On 3/26/11 Forrst went down from around 7:00pm CST and stayed down until around 9:45pm CST. It appears that somewhere around 7:00pm last night our Redis server became unavailable to our front-end server for around 45 seconds. We’re still investigating the cause for why Redis went away, but for whatever reason, it was gone.
In most normal situations, you would have all seen the Error Bear for about 45 seconds, and things would have gone back to normal, but instead the white screen of death was showing. This happened because Redis went away in the middle of a request (this person most likely saw the Error Bear). This caused PHP to shutdown incorrectly and not call our custom shutdown handler, which we believe left a file pointer to one of our log files open.
This was causing our PHP framework (Magnus) to die during startup because it couldn’t write to the log file that had an open file pointer.
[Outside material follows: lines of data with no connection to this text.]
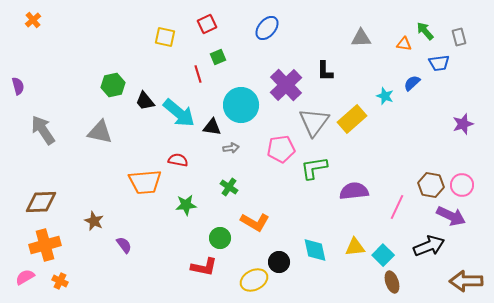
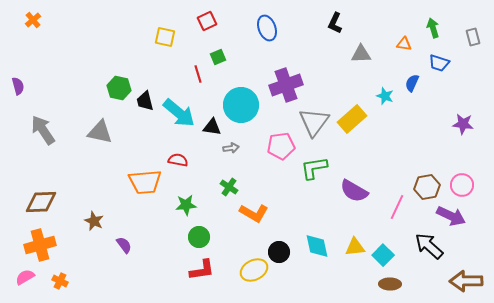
red square at (207, 24): moved 3 px up
blue ellipse at (267, 28): rotated 60 degrees counterclockwise
green arrow at (425, 31): moved 8 px right, 3 px up; rotated 24 degrees clockwise
gray rectangle at (459, 37): moved 14 px right
gray triangle at (361, 38): moved 16 px down
blue trapezoid at (439, 63): rotated 25 degrees clockwise
black L-shape at (325, 71): moved 10 px right, 48 px up; rotated 25 degrees clockwise
blue semicircle at (412, 83): rotated 24 degrees counterclockwise
green hexagon at (113, 85): moved 6 px right, 3 px down; rotated 25 degrees clockwise
purple cross at (286, 85): rotated 24 degrees clockwise
black trapezoid at (145, 101): rotated 25 degrees clockwise
purple star at (463, 124): rotated 25 degrees clockwise
pink pentagon at (281, 149): moved 3 px up
brown hexagon at (431, 185): moved 4 px left, 2 px down; rotated 20 degrees counterclockwise
purple semicircle at (354, 191): rotated 144 degrees counterclockwise
orange L-shape at (255, 222): moved 1 px left, 9 px up
green circle at (220, 238): moved 21 px left, 1 px up
orange cross at (45, 245): moved 5 px left
black arrow at (429, 246): rotated 116 degrees counterclockwise
cyan diamond at (315, 250): moved 2 px right, 4 px up
black circle at (279, 262): moved 10 px up
red L-shape at (204, 267): moved 2 px left, 3 px down; rotated 20 degrees counterclockwise
yellow ellipse at (254, 280): moved 10 px up
brown ellipse at (392, 282): moved 2 px left, 2 px down; rotated 70 degrees counterclockwise
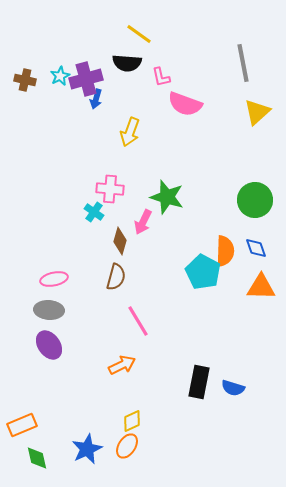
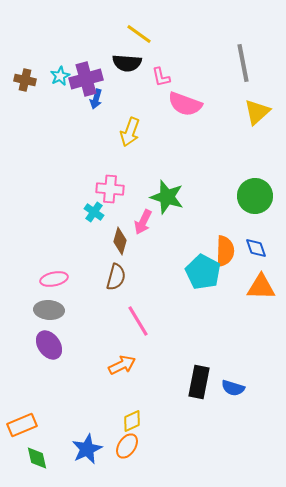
green circle: moved 4 px up
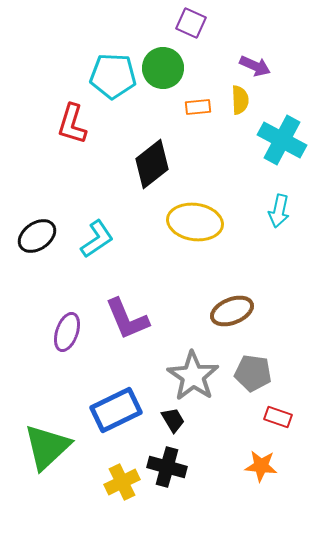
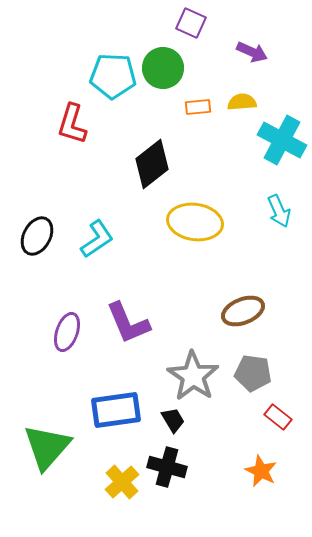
purple arrow: moved 3 px left, 14 px up
yellow semicircle: moved 2 px right, 2 px down; rotated 92 degrees counterclockwise
cyan arrow: rotated 36 degrees counterclockwise
black ellipse: rotated 27 degrees counterclockwise
brown ellipse: moved 11 px right
purple L-shape: moved 1 px right, 4 px down
blue rectangle: rotated 18 degrees clockwise
red rectangle: rotated 20 degrees clockwise
green triangle: rotated 6 degrees counterclockwise
orange star: moved 5 px down; rotated 20 degrees clockwise
yellow cross: rotated 16 degrees counterclockwise
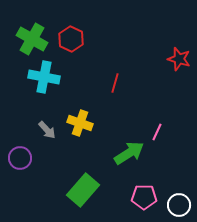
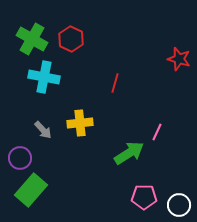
yellow cross: rotated 25 degrees counterclockwise
gray arrow: moved 4 px left
green rectangle: moved 52 px left
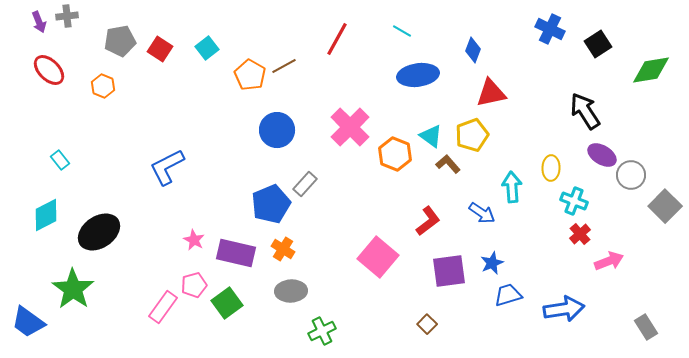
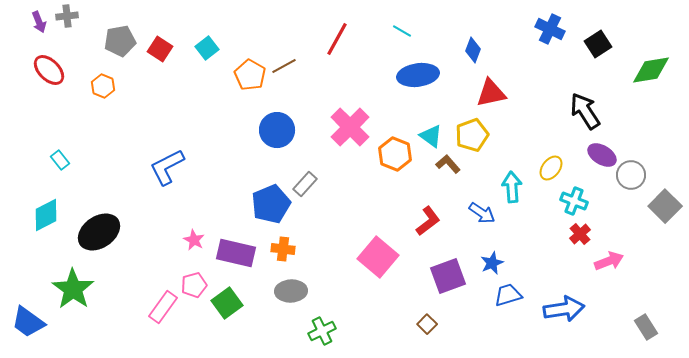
yellow ellipse at (551, 168): rotated 35 degrees clockwise
orange cross at (283, 249): rotated 25 degrees counterclockwise
purple square at (449, 271): moved 1 px left, 5 px down; rotated 12 degrees counterclockwise
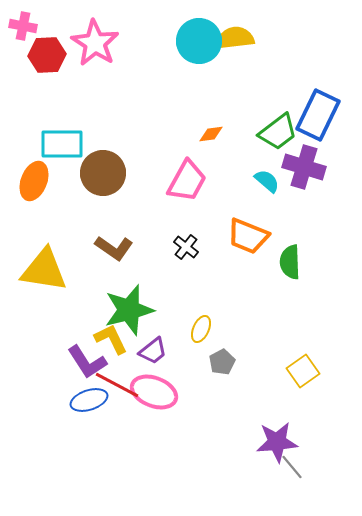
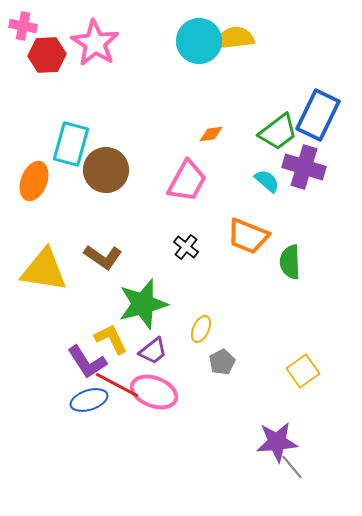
cyan rectangle: moved 9 px right; rotated 75 degrees counterclockwise
brown circle: moved 3 px right, 3 px up
brown L-shape: moved 11 px left, 9 px down
green star: moved 14 px right, 6 px up
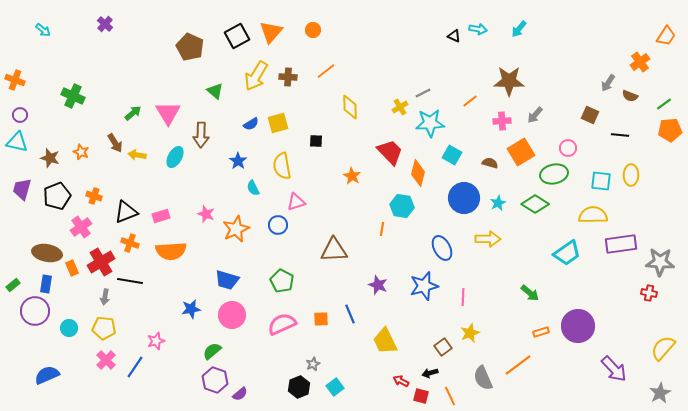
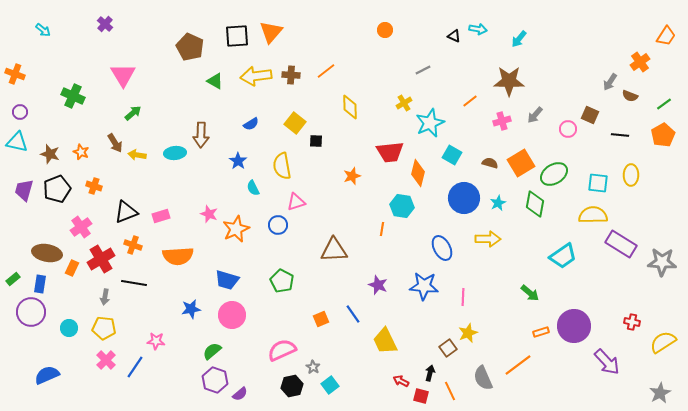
cyan arrow at (519, 29): moved 10 px down
orange circle at (313, 30): moved 72 px right
black square at (237, 36): rotated 25 degrees clockwise
yellow arrow at (256, 76): rotated 52 degrees clockwise
brown cross at (288, 77): moved 3 px right, 2 px up
orange cross at (15, 80): moved 6 px up
gray arrow at (608, 83): moved 2 px right, 1 px up
green triangle at (215, 91): moved 10 px up; rotated 12 degrees counterclockwise
gray line at (423, 93): moved 23 px up
yellow cross at (400, 107): moved 4 px right, 4 px up
pink triangle at (168, 113): moved 45 px left, 38 px up
purple circle at (20, 115): moved 3 px up
pink cross at (502, 121): rotated 12 degrees counterclockwise
yellow square at (278, 123): moved 17 px right; rotated 35 degrees counterclockwise
cyan star at (430, 123): rotated 20 degrees counterclockwise
orange pentagon at (670, 130): moved 7 px left, 5 px down; rotated 25 degrees counterclockwise
pink circle at (568, 148): moved 19 px up
red trapezoid at (390, 152): rotated 128 degrees clockwise
orange square at (521, 152): moved 11 px down
cyan ellipse at (175, 157): moved 4 px up; rotated 55 degrees clockwise
brown star at (50, 158): moved 4 px up
green ellipse at (554, 174): rotated 20 degrees counterclockwise
orange star at (352, 176): rotated 24 degrees clockwise
cyan square at (601, 181): moved 3 px left, 2 px down
purple trapezoid at (22, 189): moved 2 px right, 1 px down
black pentagon at (57, 196): moved 7 px up
orange cross at (94, 196): moved 10 px up
green diamond at (535, 204): rotated 68 degrees clockwise
pink star at (206, 214): moved 3 px right
orange cross at (130, 243): moved 3 px right, 2 px down
purple rectangle at (621, 244): rotated 40 degrees clockwise
orange semicircle at (171, 251): moved 7 px right, 5 px down
cyan trapezoid at (567, 253): moved 4 px left, 3 px down
red cross at (101, 262): moved 3 px up
gray star at (660, 262): moved 2 px right
orange rectangle at (72, 268): rotated 49 degrees clockwise
black line at (130, 281): moved 4 px right, 2 px down
blue rectangle at (46, 284): moved 6 px left
green rectangle at (13, 285): moved 6 px up
blue star at (424, 286): rotated 20 degrees clockwise
red cross at (649, 293): moved 17 px left, 29 px down
purple circle at (35, 311): moved 4 px left, 1 px down
blue line at (350, 314): moved 3 px right; rotated 12 degrees counterclockwise
orange square at (321, 319): rotated 21 degrees counterclockwise
pink semicircle at (282, 324): moved 26 px down
purple circle at (578, 326): moved 4 px left
yellow star at (470, 333): moved 2 px left
pink star at (156, 341): rotated 24 degrees clockwise
brown square at (443, 347): moved 5 px right, 1 px down
yellow semicircle at (663, 348): moved 6 px up; rotated 16 degrees clockwise
gray star at (313, 364): moved 3 px down; rotated 16 degrees counterclockwise
purple arrow at (614, 369): moved 7 px left, 7 px up
black arrow at (430, 373): rotated 119 degrees clockwise
black hexagon at (299, 387): moved 7 px left, 1 px up; rotated 10 degrees clockwise
cyan square at (335, 387): moved 5 px left, 2 px up
orange line at (450, 396): moved 5 px up
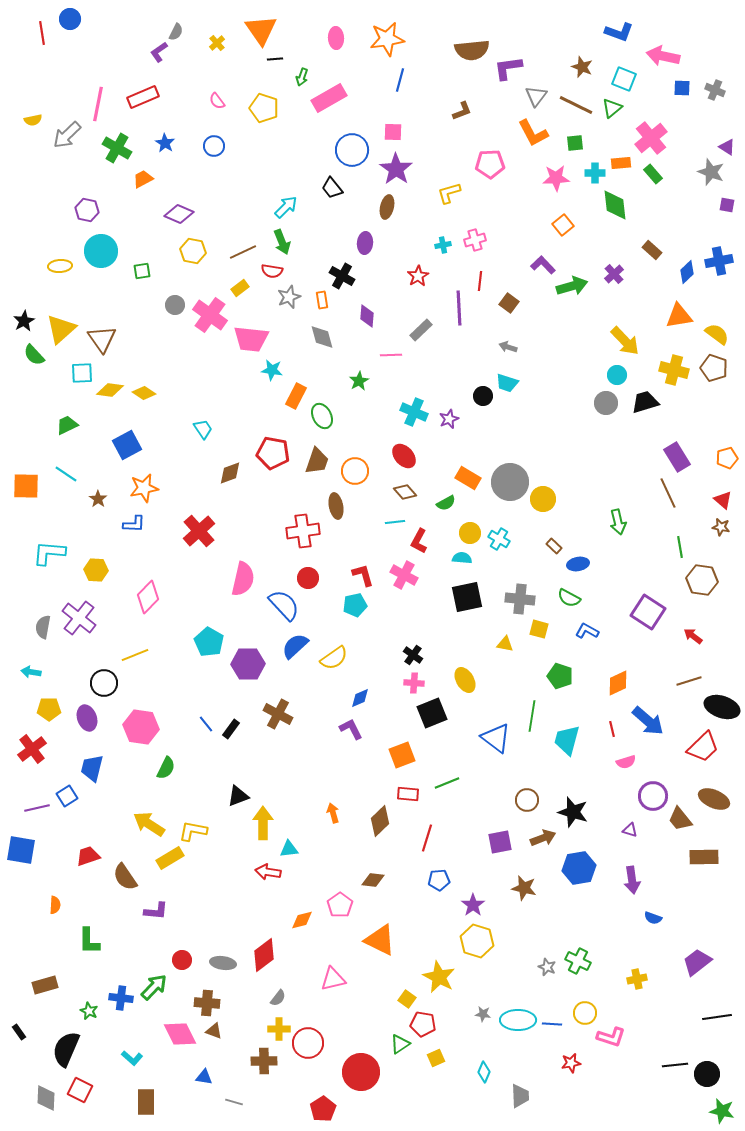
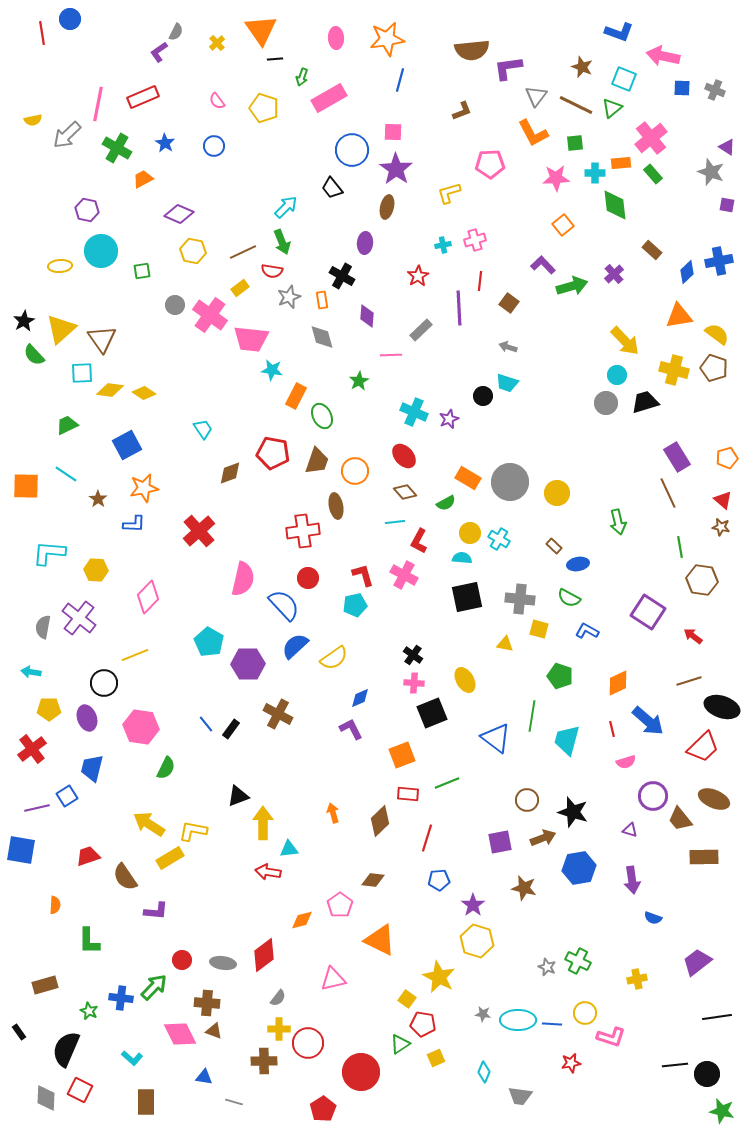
yellow circle at (543, 499): moved 14 px right, 6 px up
gray trapezoid at (520, 1096): rotated 100 degrees clockwise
It was a simple oversight on our part to not check to see if our log file was writeable (which we have now remedied).
The reason it took us almost 3 hours to diagnose this problem was because we initially believed it to be a networking issue between servers, as that had happened to us early in the year, and we started triaging based on that (now incorrect) assumption.
So, going forward: We’ve fixed the issue where Magnus isn’t able to write to log files with bad/wrong permissions, and are going to reduce the memory footprint that Redis is using (probable cause of the crash).
We’re extremely sorry for the downtime and have worked to ensure that this issue won’t occur again.
TL;DR Redis crashed for a few seconds, our PHP framework couldn’t write log files, and was dying during bootstrapping causing the white screen of death.